Re: [CSS21][css3-namespace][css3-page][css3-selectors][css3-content] Unicode Normalization from Henri Sivonen on 2009-02-03 (public-i18n-core@w3.org from January to March 2009)

From: Henri Sivonen <hsivonen@iki.fi>
Date: Tue, 3 Feb 2009 10:48:13 +0200
To: "Phillips, Addison" <addison@amazon.com>
Cc: "L. David Baron" <dbaron@dbaron.org>, Boris Zbarsky <bzbarsky@MIT.EDU>, "public-i18n-core@w3.org" <public-i18n-core@w3.org>, "www-style@w3.org" <www-style@w3.org>
Message-Id: <0A0FD4B4-626B-4BC8-9ED7-BFD84AA2C589@iki.fi>

On Feb 2, 2009, at 21:02, Phillips, Addison wrote:

> Because browsers are NOT the primary creator of the content. Early  
> uniform normalization refers to every process that creates an XML/ 
> HTML/CSS/etc etc. document. The browser reads those documents and  
> must still deal with normalization issues.

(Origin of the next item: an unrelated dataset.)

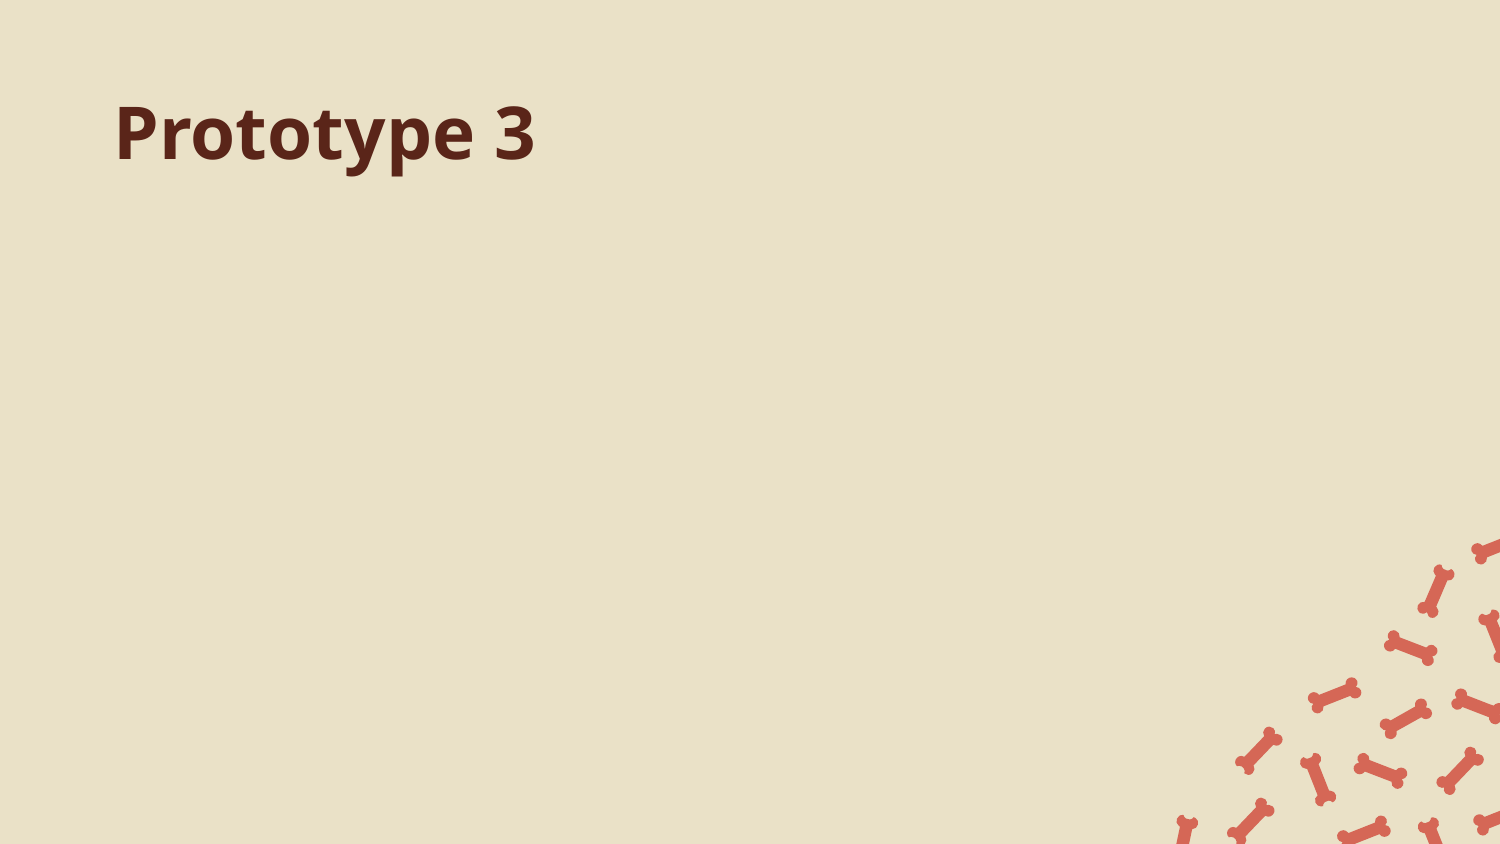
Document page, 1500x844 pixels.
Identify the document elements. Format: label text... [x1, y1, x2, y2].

title Prototype 3 [98, 71, 1402, 166]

To me, it seems unreasonable to introduce serious performance- 
sensitive complexity into Web content consumers to address the case  
that a Web developer fails to supply HTML, CSS and JS in a  
*consistent* form in terms of combining characters. (I think even  
normalization in the HTML parser post-entity expansion would be  
undesirable.) How big a problem is it in practice that an author fails  
to be self-consistent when writing class names to .html and when  
writing them to .css or .js?

In my opinion the most reasonable way for browsers to deal with  
normalization of identifiers is not to normalize before performing a  
string equality comparison. And then it's up to authors to be  
normalization-wise *self*-consistent in their HTML, CSS and JS.

-- 
Henri Sivonen
hsivonen@iki.fi
http://hsivonen.iki.fi/

Received on Tuesday, 3 February 2009 08:48:55 UTC